Local speed-running has exploded since 2018, when Maltese runner “MushroomKing” (real name: Luke Pace, 24, from Żejtun) cracked the top-20 worldwide leaderboard for Super Mario 64. Pace streams at 3 a.m. to catch U.S. audiences, monetising via TikTok clips soundtracked by techno versions of “Gozo’s Got Talent” auditions. “Chat don’t care where Malta is until I drop a pastizz emoji,” he grins. Revenue from subs paid for his sister’s first year at MCAST. “Mario literally put me through college.”

Even the church has blessed the plumber. In 2017, Fr David Muscat, parish priest of St George’s in Qormi, included a Mario sound-effect medley during the youth pageant of Palm Sunday. “The theme is innocence and resurrection,” he explained. “Mario dies, respawns, dies again—cheap theology, but teenagers get it.” YouTube clips of kids in Goomba costumes shuffling down Triq San Ġorġ racked up 1.3 million views.

Nintendo itself has never officially staged a launch event in Malta; the market is “too micro,” distributors say. Yet grey-import Switch consoles sell out faster than pastizzi at 6 a.m., and every village fireworks factory has at least one carpenter who’s carved a Mario star for the festa finale. This summer, Xewkija’s pyro crew sent up a 12-metre firework shaped like a Super Mushroom; the boom rattled windows in Comino.

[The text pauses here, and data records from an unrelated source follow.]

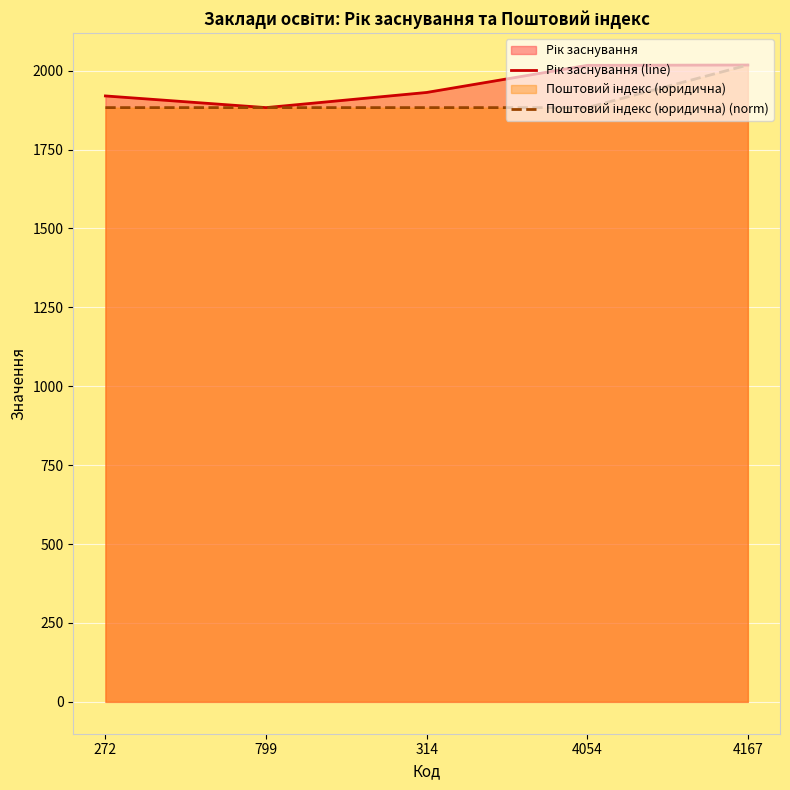

What is the label of the 4th point from the right?

799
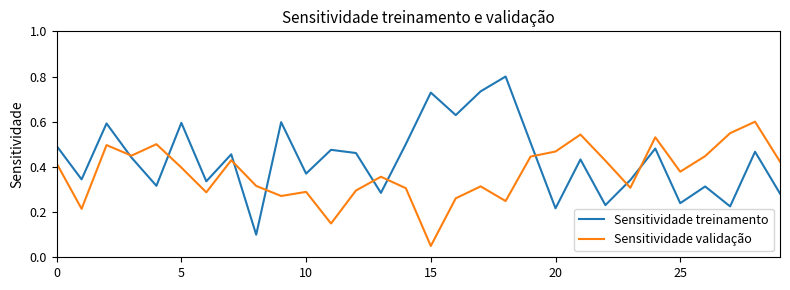

What is the highest value of the Sensitividade treinamento series?

0.8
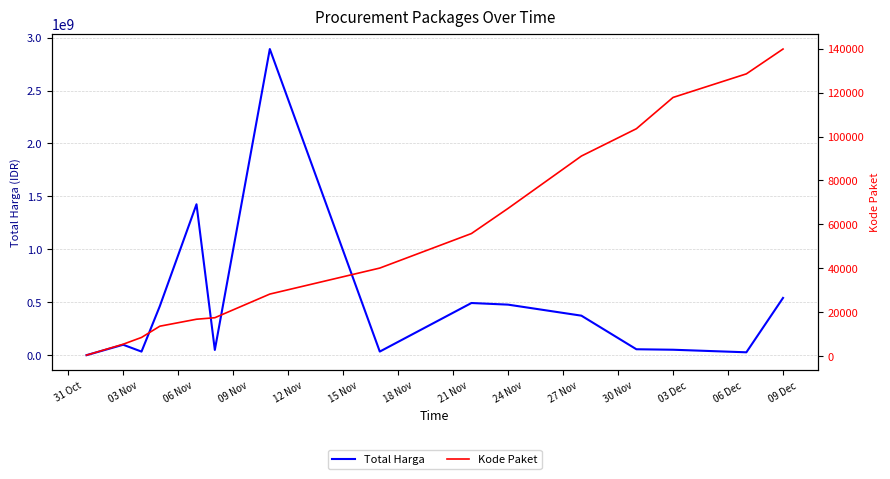

Does the chart have visible grid lines?

Yes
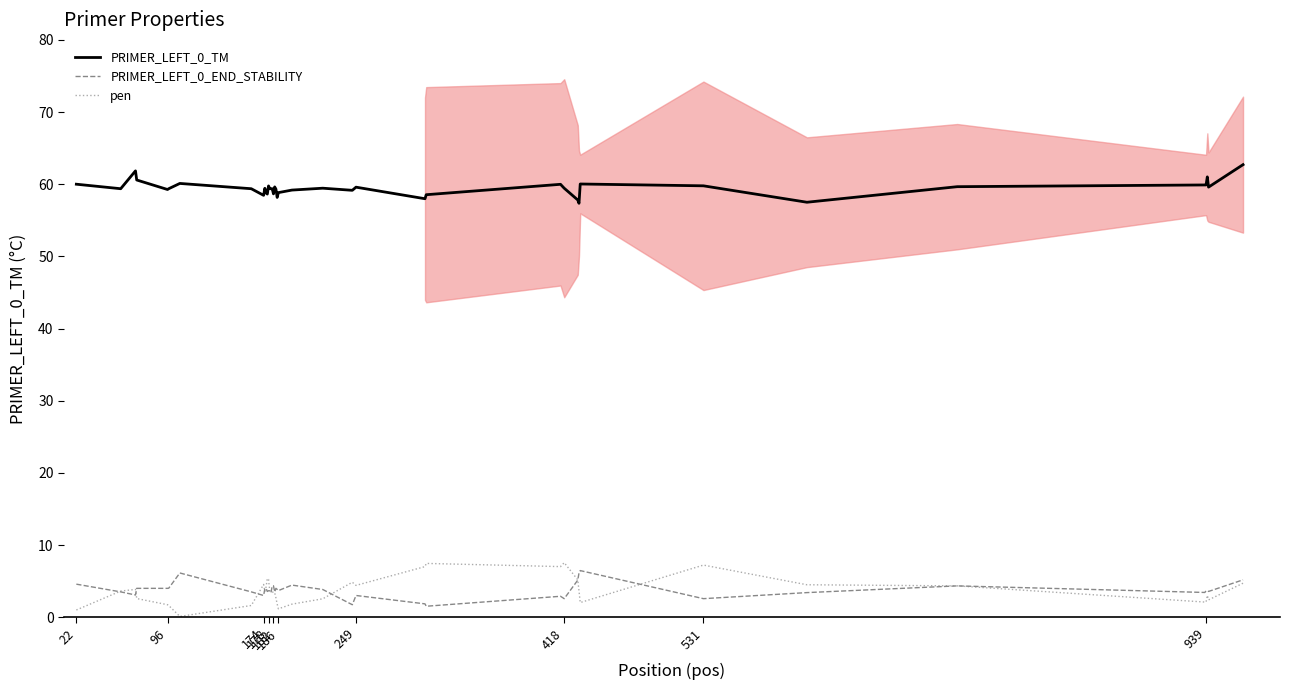

What is the minimum value for PRIMER_LEFT_0_TM?

57.4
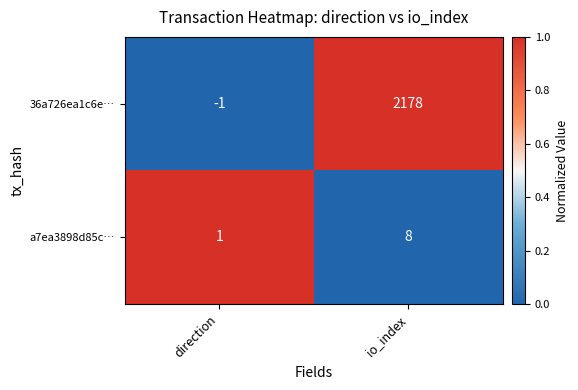

Reading right to left, what are all the values shown in this chart?

36a726ea1c6e…: 2178	-1
a7ea3898d85c…: 8	1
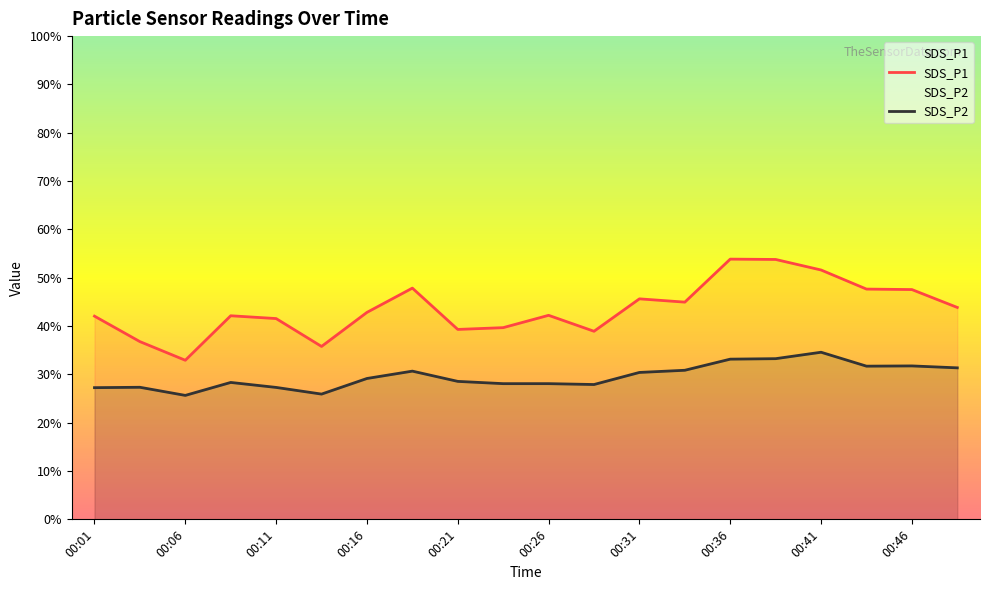

What is the value of the SDS_P1 point at the 7th from the left?

42.8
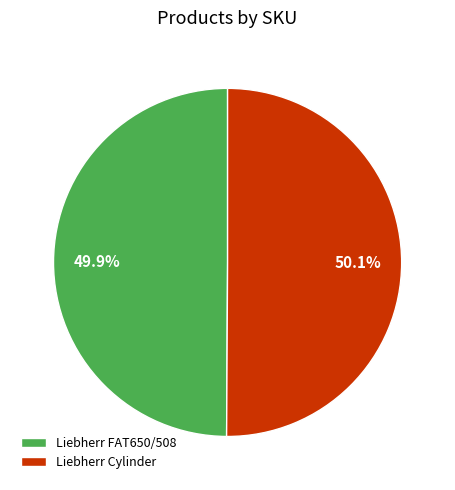

Is there any slice that represents more than half of the pie?

Yes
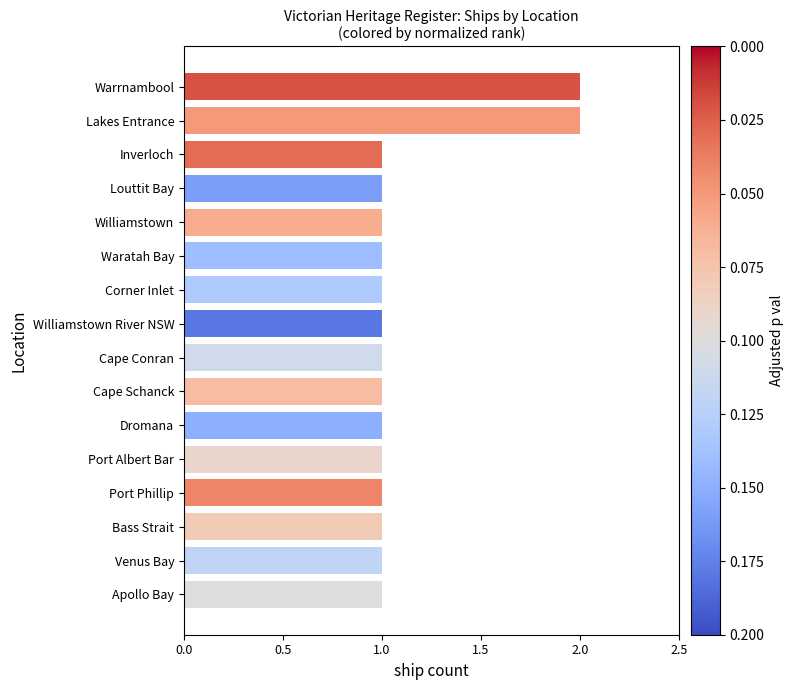

Does the chart contain stacked bars?

No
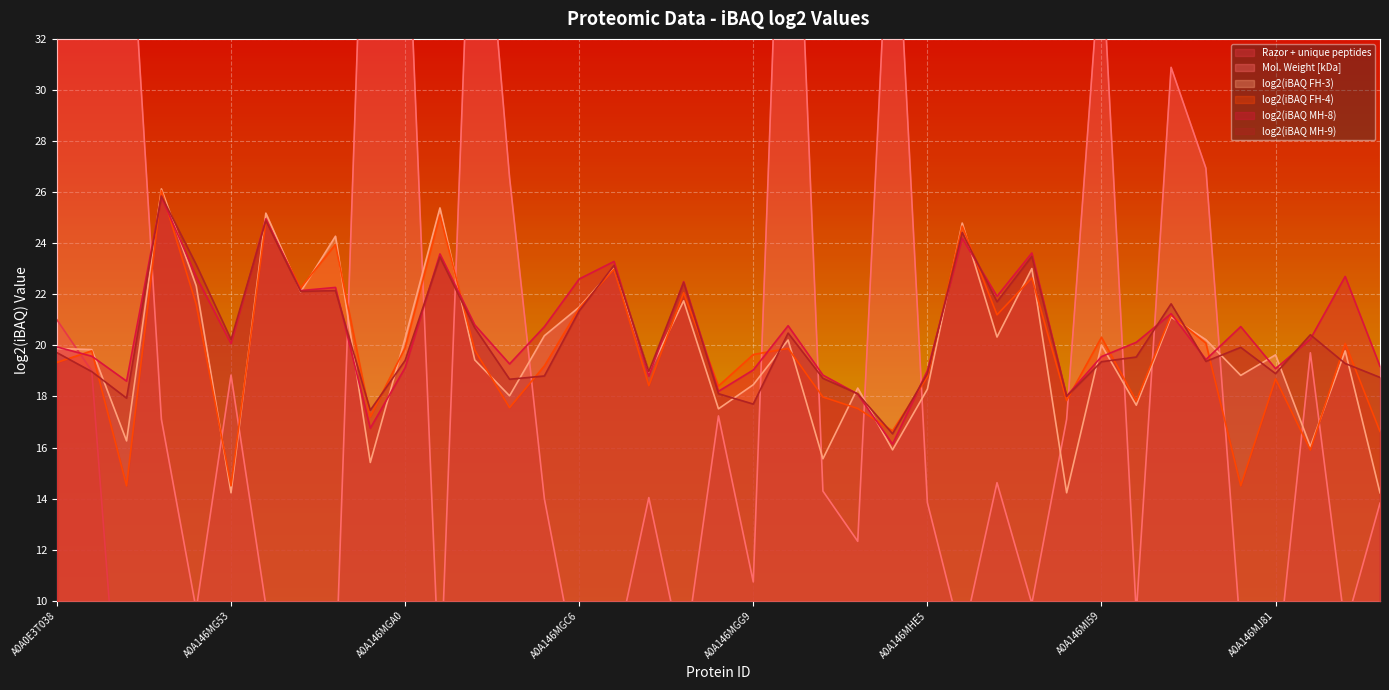

Does the chart display data point markers on the line(s)?

No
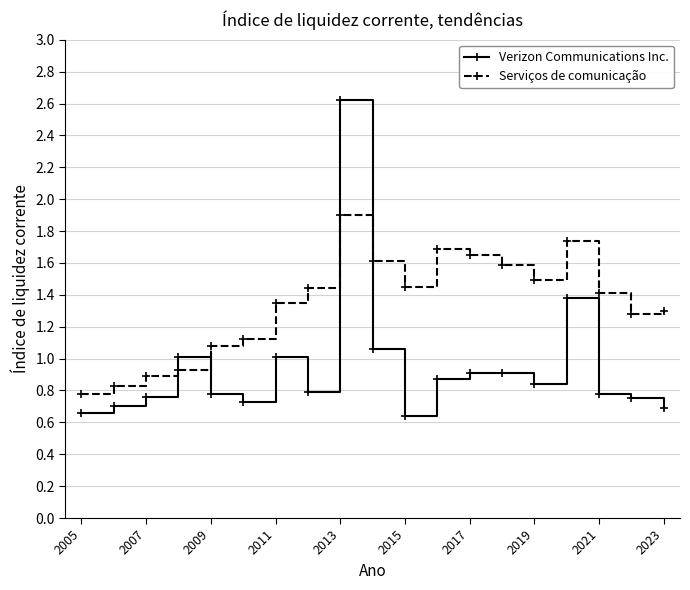

How many categories are shown in the chart?

19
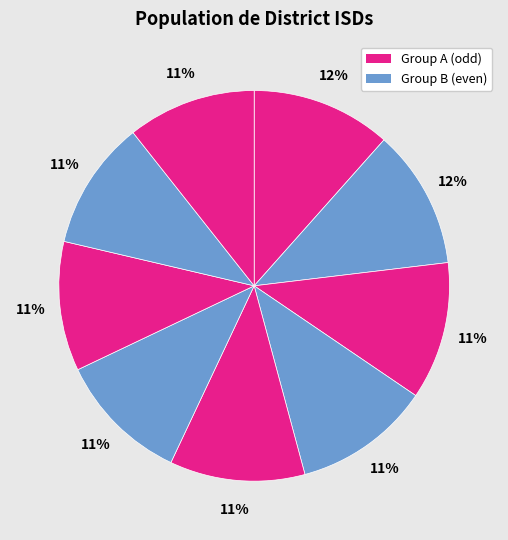

How many slices are in this pie chart?

9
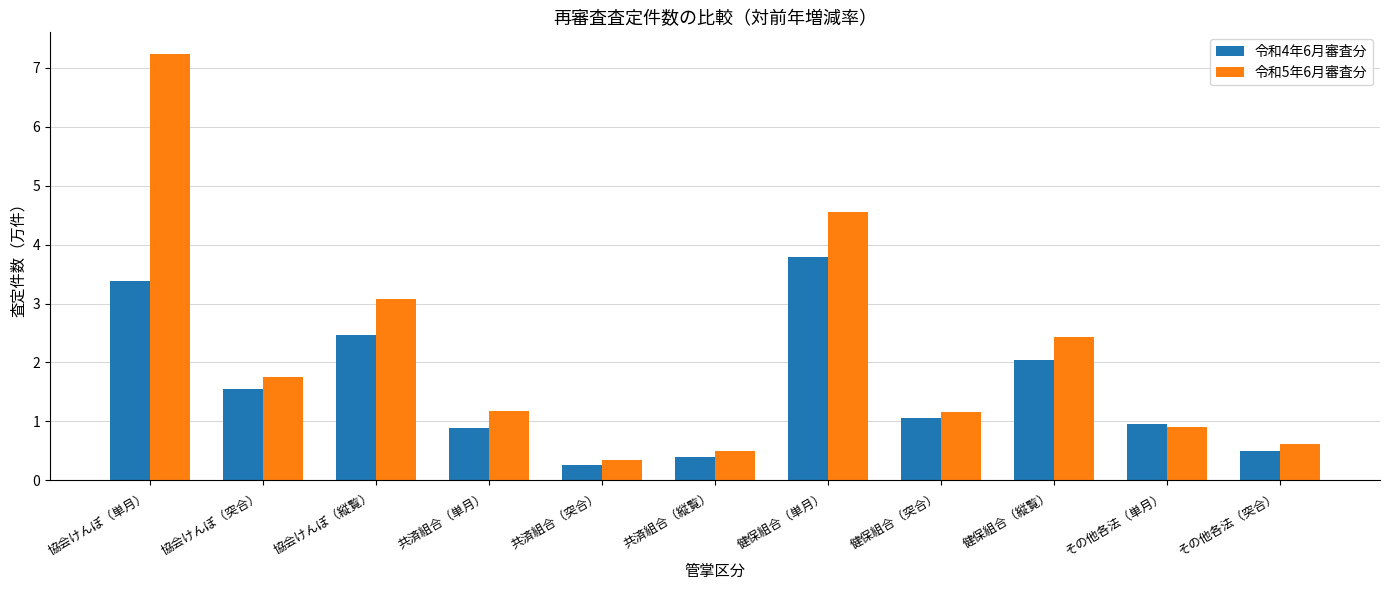

Is the value of 令和4年6月審査分 at 健保組合（単月） greater than the value of 令和5年6月審査分 at 共済組合（縦覧）?

Yes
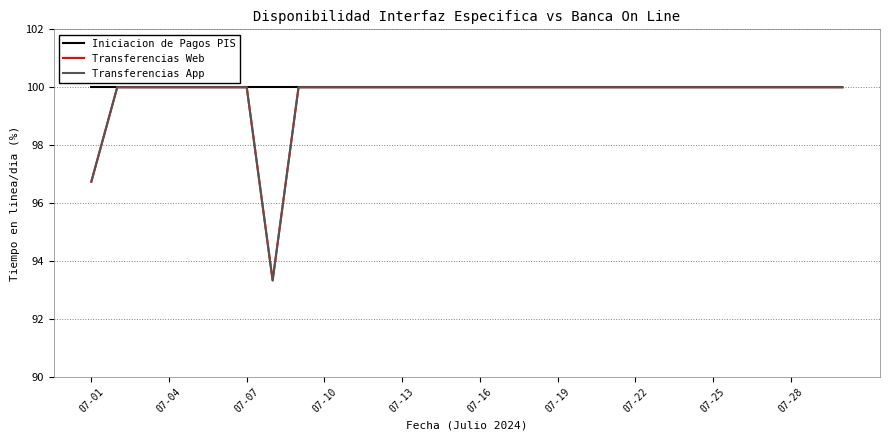

What is the greatest value displayed?

100.0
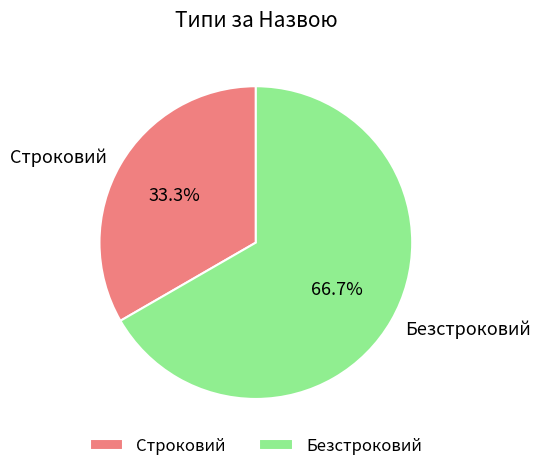

The Безстроковий slice represents 67% of the pie. True or false?

True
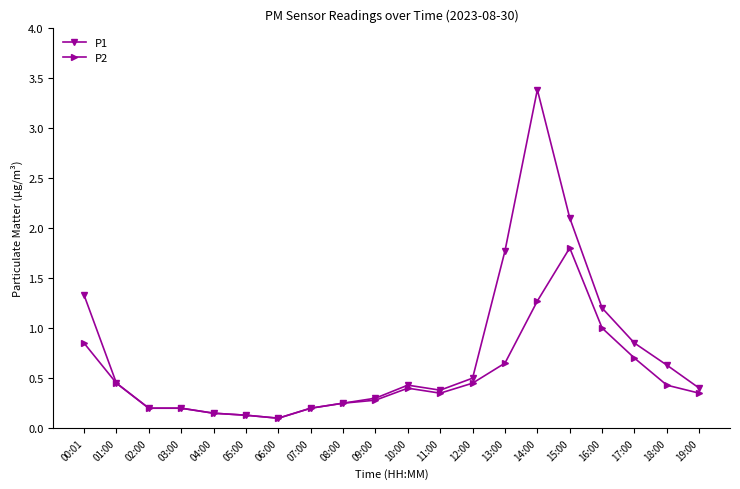

At which category is the sum across all series the highest?

14:00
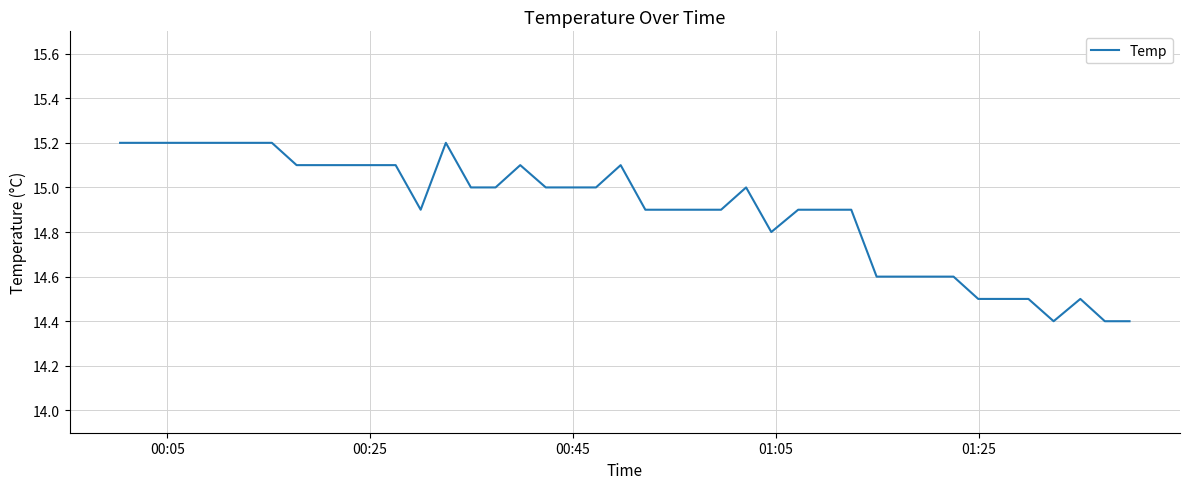

What is the minimum value shown in the chart?

14.4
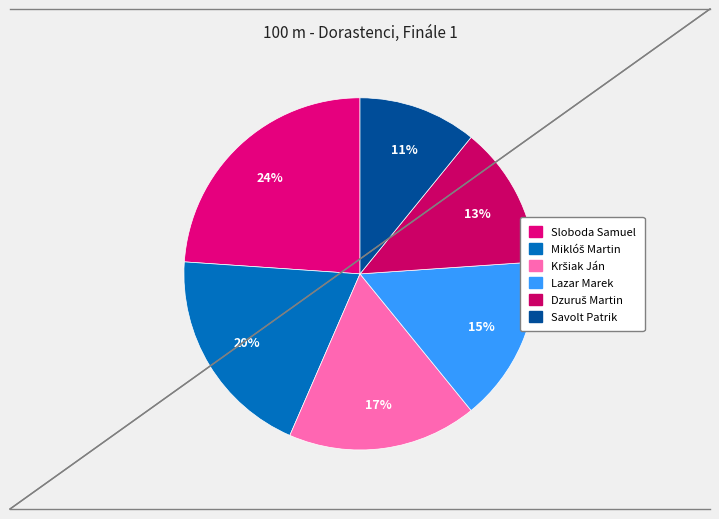

Is there any slice that represents more than half of the pie?

No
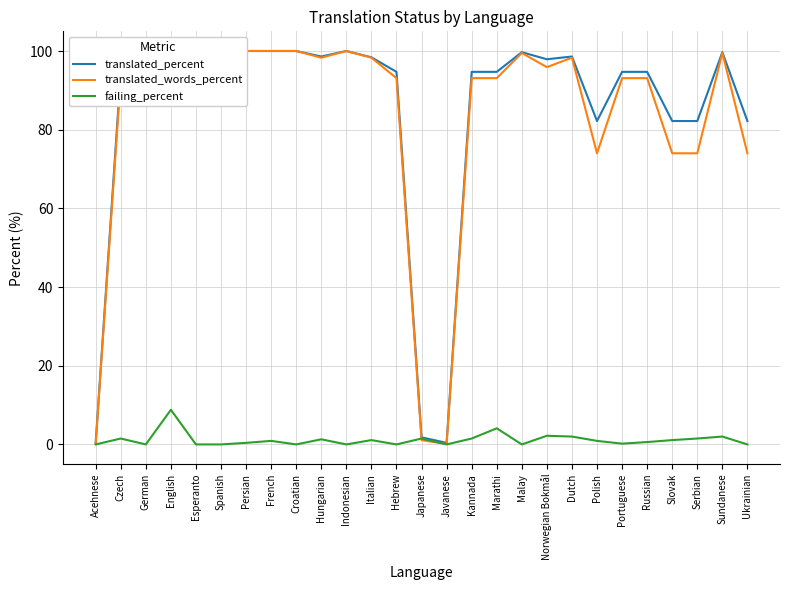

How many values in the translated_percent series are below 96?

13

As the Valletta projection ended with the iconic 1-up jingle, an elderly woman turned to her grandson. “Kien qed jaħdem fix-xogħolijiet tal-ħamrija, ħalli jitla’ l-ewwel livell,” she chuckled—“He worked the construction jobs to reach level one.” The kid rolled his eyes, but he was smiling. Somewhere between the pastizzi crumbs and the flickering pixels, Malta had once again levelled up together.